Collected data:
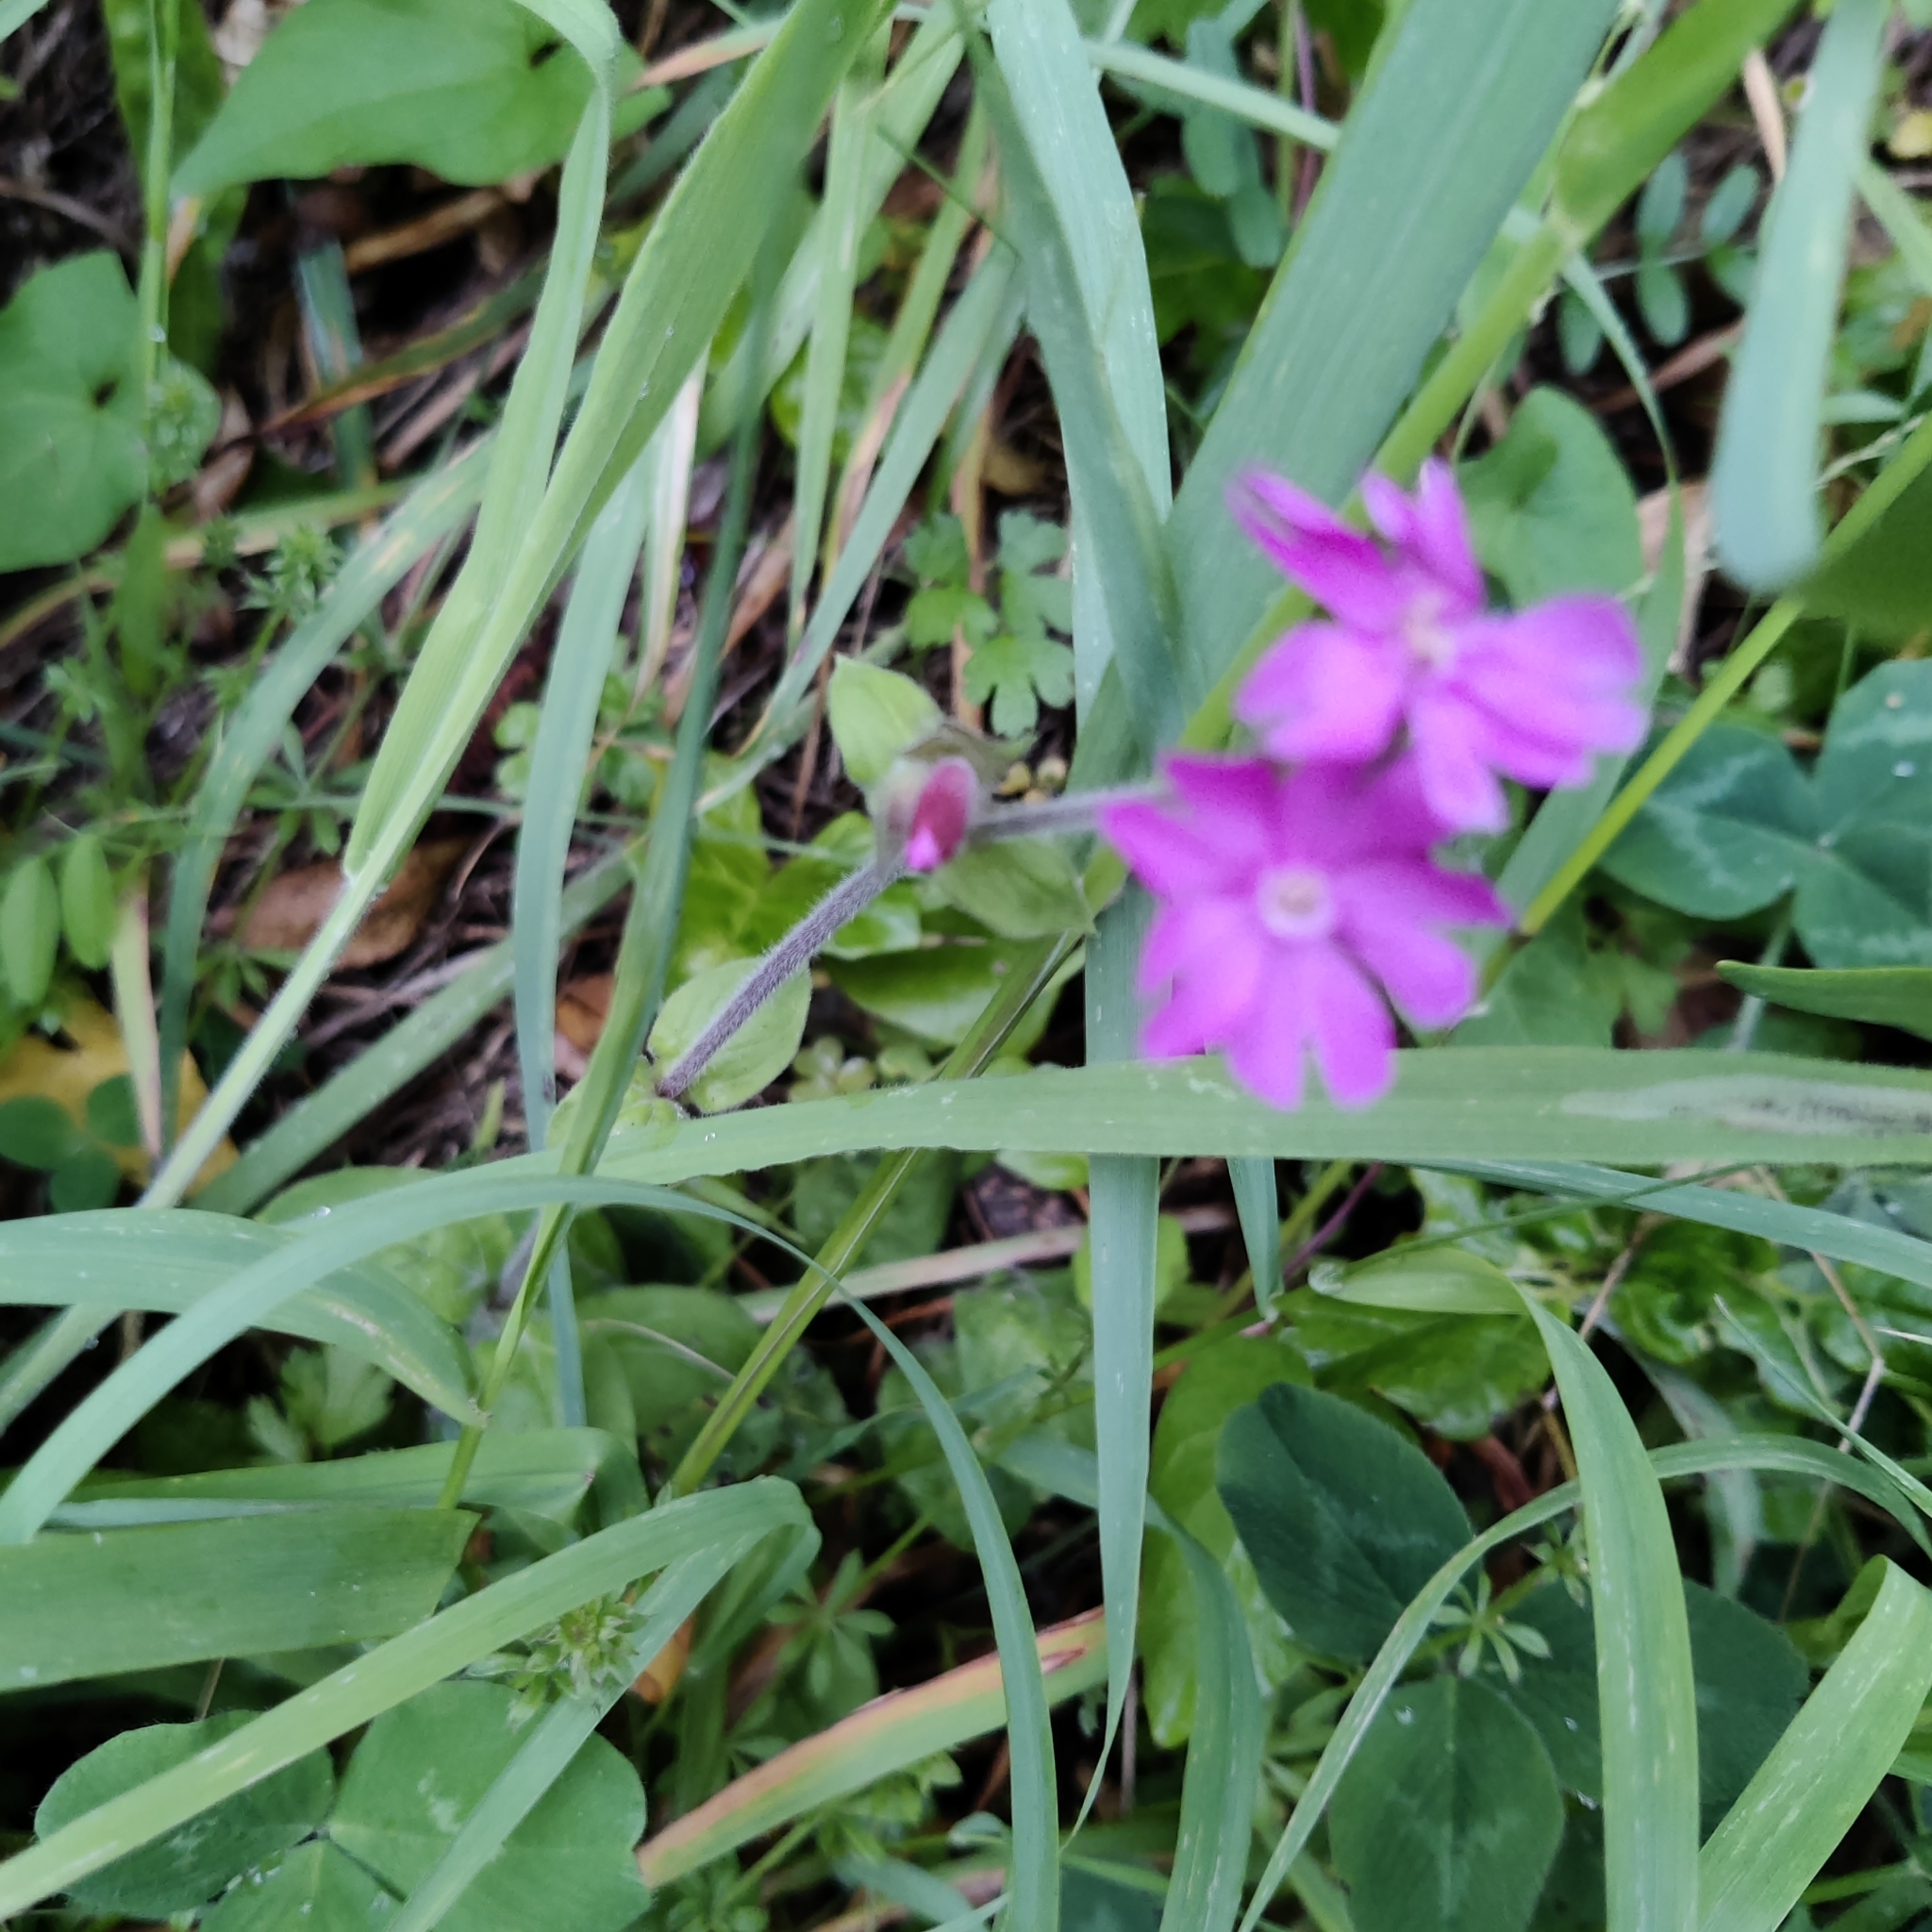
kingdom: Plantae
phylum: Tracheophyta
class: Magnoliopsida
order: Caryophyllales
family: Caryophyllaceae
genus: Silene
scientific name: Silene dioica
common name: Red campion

What this task involves:
Output all the lines above as a two-column CSV with the header fields "rank" and "name". Write one row per line, with its text under rank and its answer under name, each enclosed in double quotes with any line breaks replaced by spaces, and omit the pictures.

Answer for the task:
rank,name
"kingdom:","Plantae"
"phylum:","Tracheophyta"
"class:","Magnoliopsida"
"order:","Caryophyllales"
"family:","Caryophyllaceae"
"genus:","Silene"
"scientific name:","Silene dioica"
"common name:","Red campion"